*** Opening AVAILABLE DATA ***
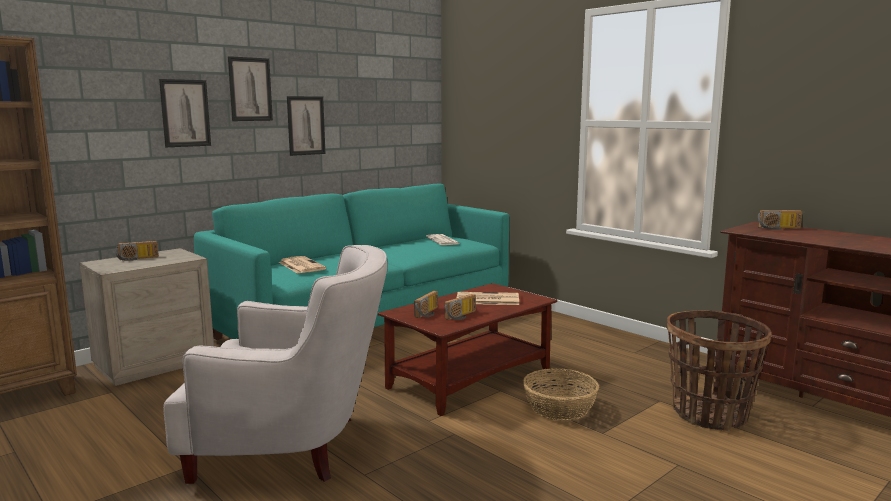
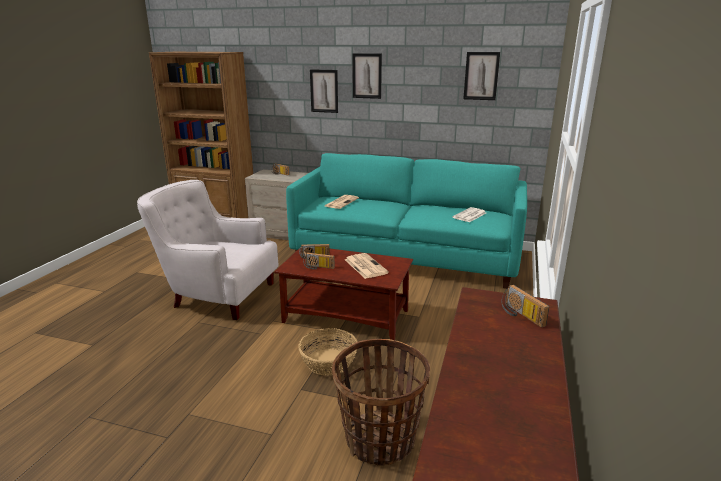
camera: 60 degrees right, 10 degrees up
white armchair [163,245,387,484] -> white armchair turned 135 degrees clockwise [137,180,278,320]
picture [287,96,325,156] -> picture moved to [463,52,500,100]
*** Closing AVAILABLE DATA ***
EXERCISE BRIEF | In the answer, the data should reappear exactly, with no pictures.

SOLUTION TO THIS TASK |
camera: 60 degrees right, 10 degrees up
white armchair [163,245,387,484] -> white armchair turned 135 degrees clockwise [137,180,278,320]
picture [287,96,325,156] -> picture moved to [463,52,500,100]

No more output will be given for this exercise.